Liberal Democrats have every reason to be excited about the Sustainable Communities Act, which kicks in this year. Co-sponsored by our very own Julia Goldsworthy, and passed with cross-party support, it offers a unique opportunity which Lib Dems would ignore at their peril.
Quite simply, it’s a piece of devolved, ‘opt-in’ legislation. Participation isn’t compulsory, but councils can choose to get involved – and on their terms. The Act enables local councils to submit proposals to the government on how they can promote ‘local sustainability’. This is extremely loosely defined. It’s anything which will contribute to ‘the improvement of the economic, social or environmental well-being of the authority’s area whereby “social well-being” includes participation in civic and local activity.’ By such a vague definition, almost anything which a council does, and does well, could count, so it really is a great chance to flag up distinctly liberal issues and instilling free choice, social justice, devolution of power, and encouraging diversity in our communities.
All councils’ ideas will then be collated and prioritised by the Local Government Association. As the LGA stage will very much be an all-party affair, it’s vitally important that we fight our corner, and that from the very outset we present and argue for a series of distinctively liberal solutions for stronger, more empowered communities.
It’s also worth flagging up that in taking these options through the LGA, we will be avoiding the Whitehall policy ‘threshing machine’, and will instead be going through councillors’ own representative body, adding more legitimacy to the final solutions.
The Act puts a duty on the government and its quangos to ‘reach agreement’ with the LGA on implementing the solutions, so everything hangs on using our strong local government base to overwhelmingly argue our case in the LGA.
Furthermore, because the Act includes a requirement for the government and quangos to publicly publish a local breakdown of all related local spending, councils will then be empowered to claw back locally-spent money which they think they could more effectively spend themselves. This could be a passport to localism, Lib Dem-style, not Labour or Conservative – if we grasp the nettle of opportunity here and now.
If I sound overly excited about all this, it’s because I am. Nobody is saying that the Sustainable Communities Act 2007 was a Lib Dem measure.
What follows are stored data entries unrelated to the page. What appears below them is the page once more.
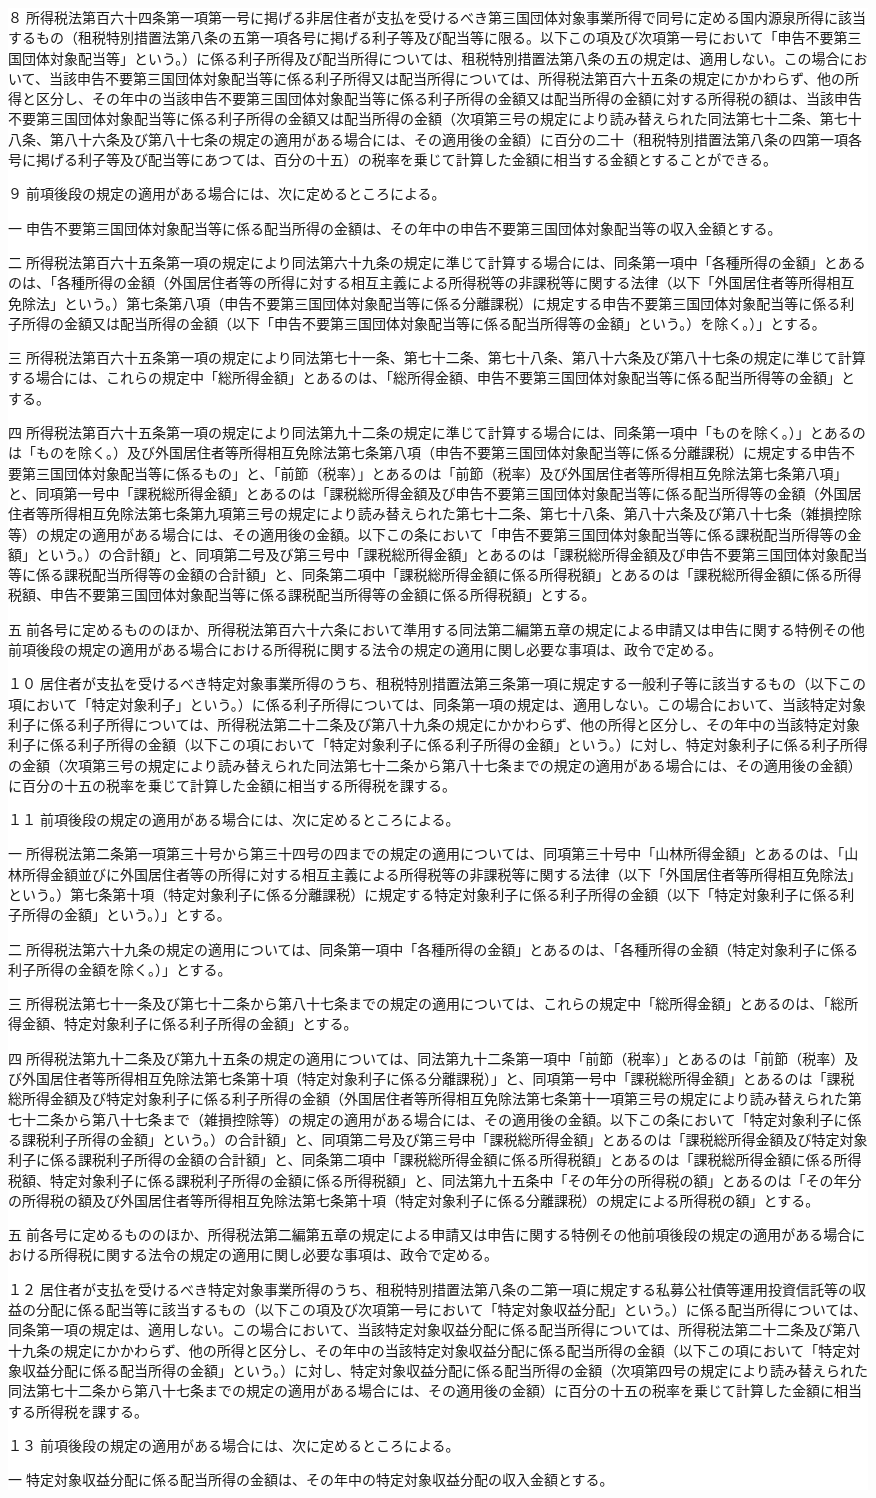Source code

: ８ 所得税法第百六十四条第一項第一号に掲げる非居住者が支払を受けるべき第三国団体対象事業所得で同号に定める国内源泉所得に該当するもの（租税特別措置法第八条の五第一項各号に掲げる利子等及び配当等に限る。以下この項及び次項第一号において「申告不要第三国団体対象配当等」という。）に係る利子所得及び配当所得については、租税特別措置法第八条の五の規定は、適用しない。この場合において、当該申告不要第三国団体対象配当等に係る利子所得又は配当所得については、所得税法第百六十五条の規定にかかわらず、他の所得と区分し、その年中の当該申告不要第三国団体対象配当等に係る利子所得の金額又は配当所得の金額に対する所得税の額は、当該申告不要第三国団体対象配当等に係る利子所得の金額又は配当所得の金額（次項第三号の規定により読み替えられた同法第七十二条、第七十八条、第八十六条及び第八十七条の規定の適用がある場合には、その適用後の金額）に百分の二十（租税特別措置法第八条の四第一項各号に掲げる利子等及び配当等にあつては、百分の十五）の税率を乗じて計算した金額に相当する金額とすることができる。

９ 前項後段の規定の適用がある場合には、次に定めるところによる。

一 申告不要第三国団体対象配当等に係る配当所得の金額は、その年中の申告不要第三国団体対象配当等の収入金額とする。

二 所得税法第百六十五条第一項の規定により同法第六十九条の規定に準じて計算する場合には、同条第一項中「各種所得の金額」とあるのは、「各種所得の金額（外国居住者等の所得に対する相互主義による所得税等の非課税等に関する法律（以下「外国居住者等所得相互免除法」という。）第七条第八項（申告不要第三国団体対象配当等に係る分離課税）に規定する申告不要第三国団体対象配当等に係る利子所得の金額又は配当所得の金額（以下「申告不要第三国団体対象配当等に係る配当所得等の金額」という。）を除く。）」とする。

三 所得税法第百六十五条第一項の規定により同法第七十一条、第七十二条、第七十八条、第八十六条及び第八十七条の規定に準じて計算する場合には、これらの規定中「総所得金額」とあるのは、「総所得金額、申告不要第三国団体対象配当等に係る配当所得等の金額」とする。

四 所得税法第百六十五条第一項の規定により同法第九十二条の規定に準じて計算する場合には、同条第一項中「ものを除く。）」とあるのは「ものを除く。）及び外国居住者等所得相互免除法第七条第八項（申告不要第三国団体対象配当等に係る分離課税）に規定する申告不要第三国団体対象配当等に係るもの」と、「前節（税率）」とあるのは「前節（税率）及び外国居住者等所得相互免除法第七条第八項」と、同項第一号中「課税総所得金額」とあるのは「課税総所得金額及び申告不要第三国団体対象配当等に係る配当所得等の金額（外国居住者等所得相互免除法第七条第九項第三号の規定により読み替えられた第七十二条、第七十八条、第八十六条及び第八十七条（雑損控除等）の規定の適用がある場合には、その適用後の金額。以下この条において「申告不要第三国団体対象配当等に係る課税配当所得等の金額」という。）の合計額」と、同項第二号及び第三号中「課税総所得金額」とあるのは「課税総所得金額及び申告不要第三国団体対象配当等に係る課税配当所得等の金額の合計額」と、同条第二項中「課税総所得金額に係る所得税額」とあるのは「課税総所得金額に係る所得税額、申告不要第三国団体対象配当等に係る課税配当所得等の金額に係る所得税額」とする。

五 前各号に定めるもののほか、所得税法第百六十六条において準用する同法第二編第五章の規定による申請又は申告に関する特例その他前項後段の規定の適用がある場合における所得税に関する法令の規定の適用に関し必要な事項は、政令で定める。

１０ 居住者が支払を受けるべき特定対象事業所得のうち、租税特別措置法第三条第一項に規定する一般利子等に該当するもの（以下この項において「特定対象利子」という。）に係る利子所得については、同条第一項の規定は、適用しない。この場合において、当該特定対象利子に係る利子所得については、所得税法第二十二条及び第八十九条の規定にかかわらず、他の所得と区分し、その年中の当該特定対象利子に係る利子所得の金額（以下この項において「特定対象利子に係る利子所得の金額」という。）に対し、特定対象利子に係る利子所得の金額（次項第三号の規定により読み替えられた同法第七十二条から第八十七条までの規定の適用がある場合には、その適用後の金額）に百分の十五の税率を乗じて計算した金額に相当する所得税を課する。

１１ 前項後段の規定の適用がある場合には、次に定めるところによる。

一 所得税法第二条第一項第三十号から第三十四号の四までの規定の適用については、同項第三十号中「山林所得金額」とあるのは、「山林所得金額並びに外国居住者等の所得に対する相互主義による所得税等の非課税等に関する法律（以下「外国居住者等所得相互免除法」という。）第七条第十項（特定対象利子に係る分離課税）に規定する特定対象利子に係る利子所得の金額（以下「特定対象利子に係る利子所得の金額」という。）」とする。

二 所得税法第六十九条の規定の適用については、同条第一項中「各種所得の金額」とあるのは、「各種所得の金額（特定対象利子に係る利子所得の金額を除く。）」とする。

三 所得税法第七十一条及び第七十二条から第八十七条までの規定の適用については、これらの規定中「総所得金額」とあるのは、「総所得金額、特定対象利子に係る利子所得の金額」とする。

四 所得税法第九十二条及び第九十五条の規定の適用については、同法第九十二条第一項中「前節（税率）」とあるのは「前節（税率）及び外国居住者等所得相互免除法第七条第十項（特定対象利子に係る分離課税）」と、同項第一号中「課税総所得金額」とあるのは「課税総所得金額及び特定対象利子に係る利子所得の金額（外国居住者等所得相互免除法第七条第十一項第三号の規定により読み替えられた第七十二条から第八十七条まで（雑損控除等）の規定の適用がある場合には、その適用後の金額。以下この条において「特定対象利子に係る課税利子所得の金額」という。）の合計額」と、同項第二号及び第三号中「課税総所得金額」とあるのは「課税総所得金額及び特定対象利子に係る課税利子所得の金額の合計額」と、同条第二項中「課税総所得金額に係る所得税額」とあるのは「課税総所得金額に係る所得税額、特定対象利子に係る課税利子所得の金額に係る所得税額」と、同法第九十五条中「その年分の所得税の額」とあるのは「その年分の所得税の額及び外国居住者等所得相互免除法第七条第十項（特定対象利子に係る分離課税）の規定による所得税の額」とする。

五 前各号に定めるもののほか、所得税法第二編第五章の規定による申請又は申告に関する特例その他前項後段の規定の適用がある場合における所得税に関する法令の規定の適用に関し必要な事項は、政令で定める。

１２ 居住者が支払を受けるべき特定対象事業所得のうち、租税特別措置法第八条の二第一項に規定する私募公社債等運用投資信託等の収益の分配に係る配当等に該当するもの（以下この項及び次項第一号において「特定対象収益分配」という。）に係る配当所得については、同条第一項の規定は、適用しない。この場合において、当該特定対象収益分配に係る配当所得については、所得税法第二十二条及び第八十九条の規定にかかわらず、他の所得と区分し、その年中の当該特定対象収益分配に係る配当所得の金額（以下この項において「特定対象収益分配に係る配当所得の金額」という。）に対し、特定対象収益分配に係る配当所得の金額（次項第四号の規定により読み替えられた同法第七十二条から第八十七条までの規定の適用がある場合には、その適用後の金額）に百分の十五の税率を乗じて計算した金額に相当する所得税を課する。

１３ 前項後段の規定の適用がある場合には、次に定めるところによる。

一 特定対象収益分配に係る配当所得の金額は、その年中の特定対象収益分配の収入金額とする。
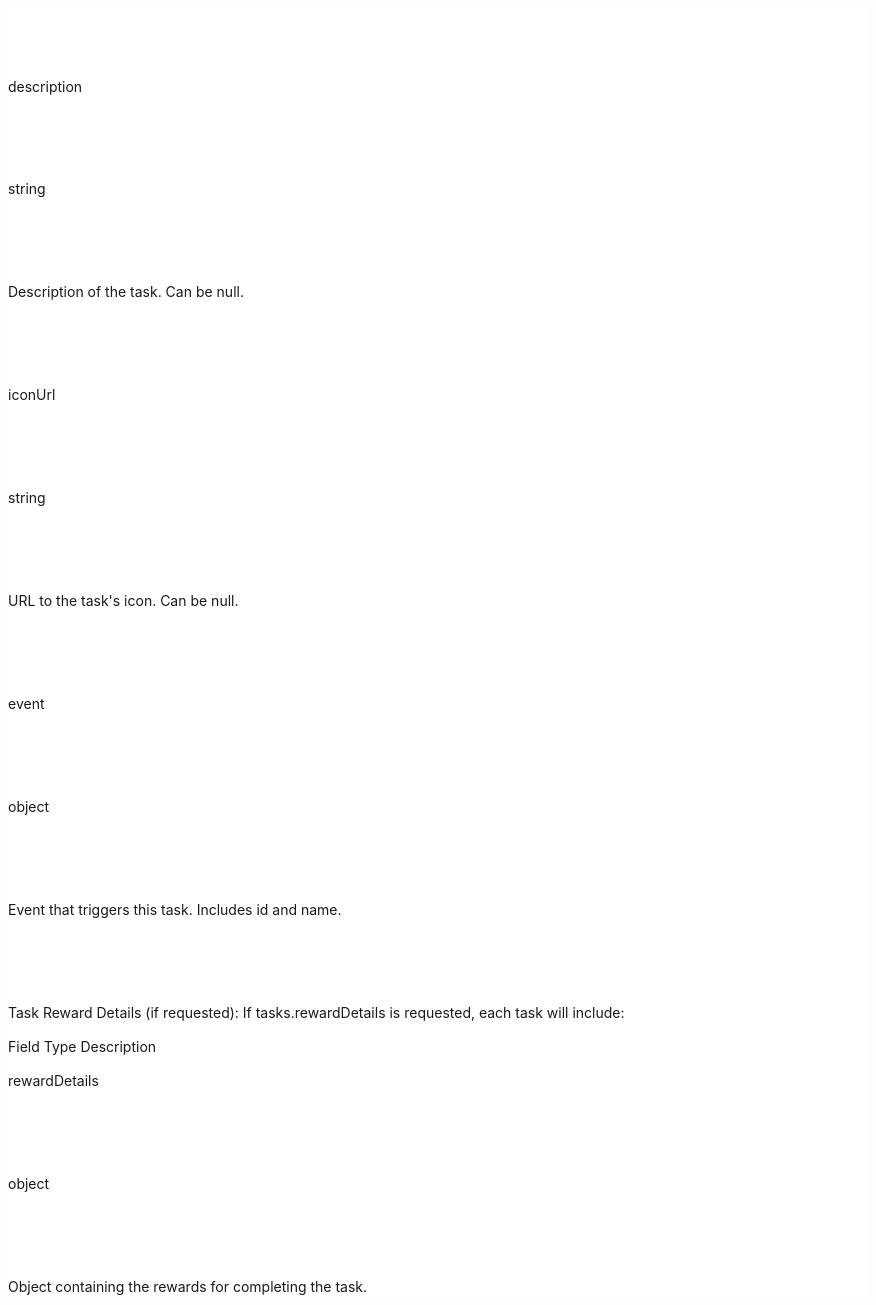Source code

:  

 

description

 

 

string

 

 

Description of the task. Can be null.

 

 

iconUrl

 

 

string

 

 

URL to the task's icon. Can be null.

 

 

event

 

 

object

 

 

Event that triggers this task. Includes id and name.

 

 

Task Reward Details (if requested):
If tasks.rewardDetails is requested, each task will include:

Field
Type
Description

rewardDetails

 

 

object

 

 

Object containing the rewards for completing the task.

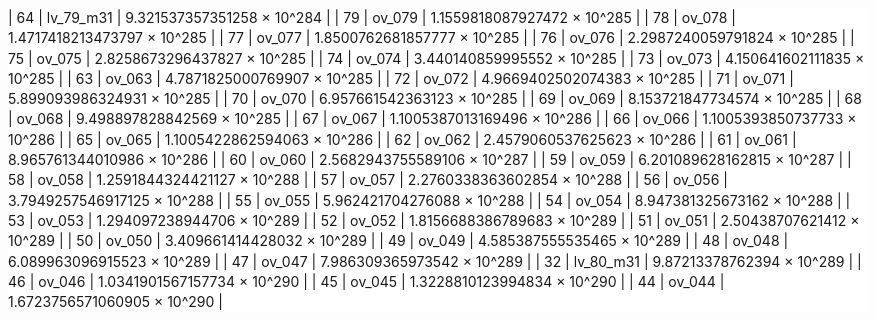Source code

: | 64 | lv_79_m31 | 9.321537357351258 × 10^284 |
| 79 | ov_079 | 1.1559818087927472 × 10^285 |
| 78 | ov_078 | 1.4717418213473797 × 10^285 |
| 77 | ov_077 | 1.8500762681857777 × 10^285 |
| 76 | ov_076 | 2.2987240059791824 × 10^285 |
| 75 | ov_075 | 2.8258673296437827 × 10^285 |
| 74 | ov_074 | 3.440140859995552 × 10^285 |
| 73 | ov_073 | 4.150641602111835 × 10^285 |
| 63 | ov_063 | 4.7871825000769907 × 10^285 |
| 72 | ov_072 | 4.9669402502074383 × 10^285 |
| 71 | ov_071 | 5.899093986324931 × 10^285 |
| 70 | ov_070 | 6.957661542363123 × 10^285 |
| 69 | ov_069 | 8.153721847734574 × 10^285 |
| 68 | ov_068 | 9.498897828842569 × 10^285 |
| 67 | ov_067 | 1.1005387013169496 × 10^286 |
| 66 | ov_066 | 1.1005393850737733 × 10^286 |
| 65 | ov_065 | 1.1005422862594063 × 10^286 |
| 62 | ov_062 | 2.4579060537625623 × 10^286 |
| 61 | ov_061 | 8.965761344010986 × 10^286 |
| 60 | ov_060 | 2.5682943755589106 × 10^287 |
| 59 | ov_059 | 6.201089628162815 × 10^287 |
| 58 | ov_058 | 1.2591844324421127 × 10^288 |
| 57 | ov_057 | 2.2760338363602854 × 10^288 |
| 56 | ov_056 | 3.7949257546917125 × 10^288 |
| 55 | ov_055 | 5.962421704276088 × 10^288 |
| 54 | ov_054 | 8.947381325673162 × 10^288 |
| 53 | ov_053 | 1.294097238944706 × 10^289 |
| 52 | ov_052 | 1.8156688386789683 × 10^289 |
| 51 | ov_051 | 2.50438707621412 × 10^289 |
| 50 | ov_050 | 3.409661414428032 × 10^289 |
| 49 | ov_049 | 4.585387555535465 × 10^289 |
| 48 | ov_048 | 6.089963096915523 × 10^289 |
| 47 | ov_047 | 7.986309365973542 × 10^289 |
| 32 | lv_80_m31 | 9.87213378762394 × 10^289 |
| 46 | ov_046 | 1.0341901567157734 × 10^290 |
| 45 | ov_045 | 1.3228810123994834 × 10^290 |
| 44 | ov_044 | 1.6723756571060905 × 10^290 |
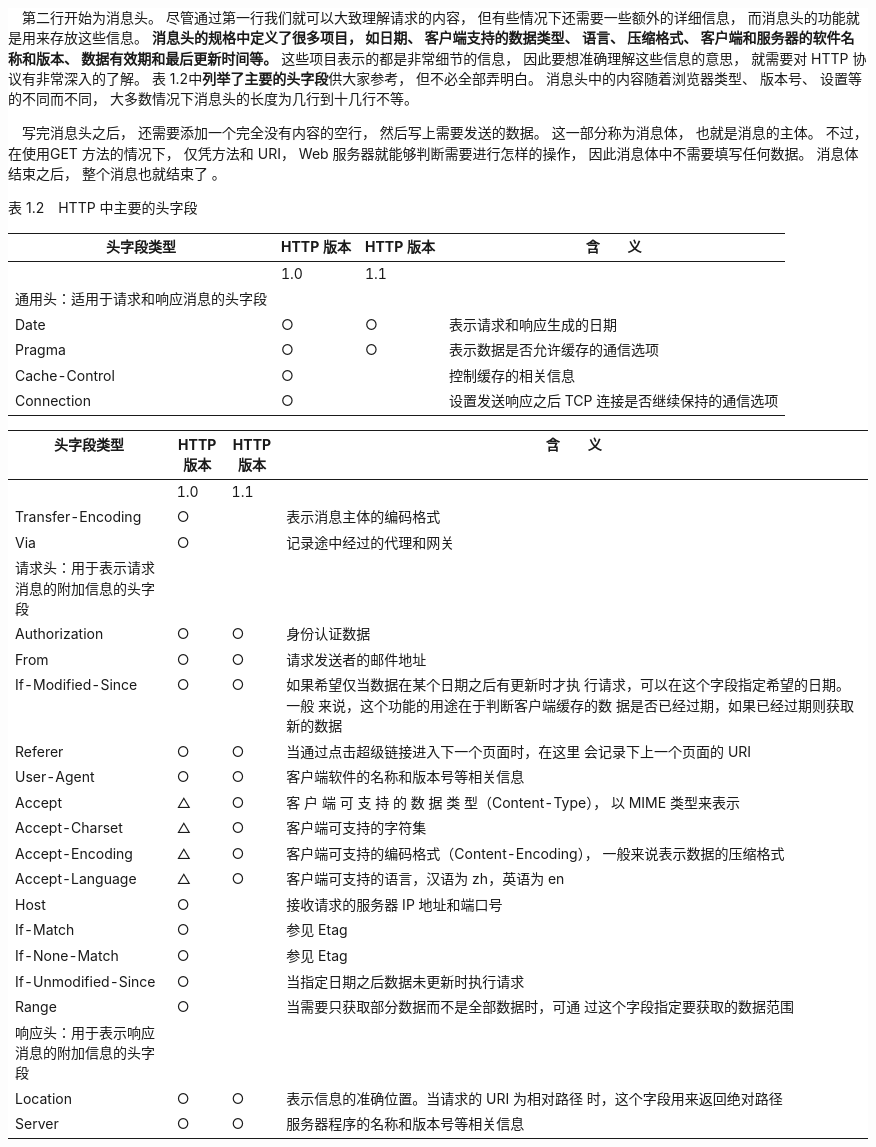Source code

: &emsp;第二行开始为消息头。 尽管通过第一行我们就可以大致理解请求的内容， 但有些情况下还需要一些额外的详细信息， 而消息头的功能就是用来存放这些信息。 **消息头的规格中定义了很多项目， 如日期、 客户端支持的数据类型、 语言、 压缩格式、 客户端和服务器的软件名称和版本、 数据有效期和最后更新时间等。** 这些项目表示的都是非常细节的信息， 因此要想准确理解这些信息的意思， 就需要对 HTTP 协议有非常深入的了解。 表 1.2中**列举了主要的头字段**供大家参考， 但不必全部弄明白。 消息头中的内容随着浏览器类型、 版本号、 设置等的不同而不同， 大多数情况下消息头的长度为几行到十几行不等。

&emsp;写完消息头之后， 还需要添加一个完全没有内容的空行， 然后写上需要发送的数据。 这一部分称为消息体， 也就是消息的主体。 不过， 在使用GET 方法的情况下， 仅凭方法和 URI， Web 服务器就能够判断需要进行怎样的操作， 因此消息体中不需要填写任何数据。 消息体结束之后， 整个消息也就结束了 。

表 1.2　HTTP 中主要的头字段

| 头字段类型                           | HTTP 版本 | HTTP 版本 | 含　　义                                        |
| ------------------------------------ | --------- | --------- | ----------------------------------------------- |
|                                      | 1.0       | 1.1       |                                                 |
| 通用头：适用于请求和响应消息的头字段 |           |           |                                                 |
| Date                                 | ○         | ○         | 表示请求和响应生成的日期                        |
| Pragma                               | ○         | ○         | 表示数据是否允许缓存的通信选项                  |
| Cache-Control                        | ○         |           | 控制缓存的相关信息                              |
| Connection                           | ○         |           | 设置发送响应之后 TCP 连接是否继续保持的通信选项 |

| 头字段类型                                 | HTTP 版本 | HTTP 版本 | 含　　义                                                     |
| ------------------------------------------ | --------- | --------- | ------------------------------------------------------------ |
|                                            | 1.0       | 1.1       |                                                              |
| Transfer-Encoding                          | ○         |           | 表示消息主体的编码格式                                       |
| Via                                        | ○         |           | 记录途中经过的代理和网关                                     |
| 请求头：用于表示请求消息的附加信息的头字段 |           |           |                                                              |
| Authorization                              | ○         | ○         | 身份认证数据                                                 |
| From                                       | ○         | ○         | 请求发送者的邮件地址                                         |
| If-Modified-Since                          | ○         | ○         | 如果希望仅当数据在某个日期之后有更新时才执 行请求，可以在这个字段指定希望的日期。一般 来说，这个功能的用途在于判断客户端缓存的数 据是否已经过期，如果已经过期则获取新的数据 |
| Referer                                    | ○         | ○         | 当通过点击超级链接进入下一个页面时，在这里 会记录下上一个页面的 URI |
| User-Agent                                 | ○         | ○         | 客户端软件的名称和版本号等相关信息                           |
| Accept                                     | △         | ○         | 客 户 端 可 支 持 的 数 据 类 型（Content-Type）， 以 MIME 类型来表示 |
| Accept-Charset                             | △         | ○         | 客户端可支持的字符集                                         |
| Accept-Encoding                            | △         | ○         | 客户端可支持的编码格式（Content-Encoding）， 一般来说表示数据的压缩格式 |
| Accept-Language                            | △         | ○         | 客户端可支持的语言，汉语为 zh，英语为 en                     |
| Host                                       | ○         |           | 接收请求的服务器 IP 地址和端口号                             |
| If-Match                                   | ○         |           | 参见 Etag                                                    |
| If-None-Match                              | ○         |           | 参见 Etag                                                    |
| If-Unmodified-Since                        | ○         |           | 当指定日期之后数据未更新时执行请求                           |
| Range                                      | ○         |           | 当需要只获取部分数据而不是全部数据时，可通 过这个字段指定要获取的数据范围 |
| 响应头：用于表示响应消息的附加信息的头字段 |           |           |                                                              |
| Location                                   | ○         | ○         | 表示信息的准确位置。当请求的 URI 为相对路径 时，这个字段用来返回绝对路径 |
| Server                                     | ○         | ○         | 服务器程序的名称和版本号等相关信息                           |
It was a cross-party compromise, and one that leaves the field open for more cross-party compromises. But it has the scope to be a liberal measure, and to empower more liberal communities. At the moment, its final effects are a blank canvas. It is what we make of it. And it will only be a liberal measure if we get to work on it, before the other parties do!
Seth Thévoz is the project co-ordinator for The Local Parliament, a joint project between the LGA Liberal Democrats, and the Leadership Centre for Local Government.
One Comment
This seems to have got very little coverage or comment. Even in ALDC’s latest mailing it’s only mentioned in Julia’s column (and in a tangential way by an article from Richard Kemp). By contrast LibDig gets about a third of a page. No offense to the people behind LibDig but it’s a bit disproportionate IMO.
There are other things that go out to councillors from ALDC which I may not see so I could be being a bit harsh but we do seem to be missing an opportunity.